Identifying individuals who are at increased risk of adverse drug reactions with drugs that are metabolized by UGT1A1; especially irinotecan, but also including atazanavir, nilotinib, pazopanib, and belinostat
Identifying individuals with Gilbert syndrome due to the presence of homozygous UGT1A1*6 (c.211G->A) allele, TA7, homozygous TA8, or compound heterozygous *6, TA7 or TA8
Identifying individuals who are carriers of Gilbert syndrome due to the presence of heterozygous TA7 or TA8
This pharmacogenomic test interrogates the thymine-adenine (TA) repeat in the TATA-box of the promoter region of UGT1A1. Repeat number may vary from 5 to 8 TA repeats, with 6 TA repeats representing the most common (normal) number of repeats.
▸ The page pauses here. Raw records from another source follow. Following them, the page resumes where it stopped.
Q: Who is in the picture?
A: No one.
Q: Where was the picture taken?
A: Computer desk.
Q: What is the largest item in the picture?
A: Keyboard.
Individuals with more than 6 TA repeats may have an increased risk for adverse drug reactions to drugs metabolized by UGT1A1, especially atazanavir, irinotecan, nilotinib, pazopanib, and belinostat. Homozygosity for TA7, TA8, or compound heterozygosity for TA7/TA8 is also consistent with a diagnosis of Gilbert syndrome. Heterozygosity for TA7 or TA8 is consistent with carrier status for Gilbert syndrome. Note that this testing uses a tagging single nucleotide polymorphism (SNP) strategy for the TA5 and for the TA7 and TA8 repeats. This testing is not able to distinguish between TA7 and TA8 so when the tagging SNP is detected, TA7 is assigned. The function of genes with TA7 and TA8 repeats are thought to be the same. In addition, this test evaluates the UGT1A1*6 (c.211G->A) allele.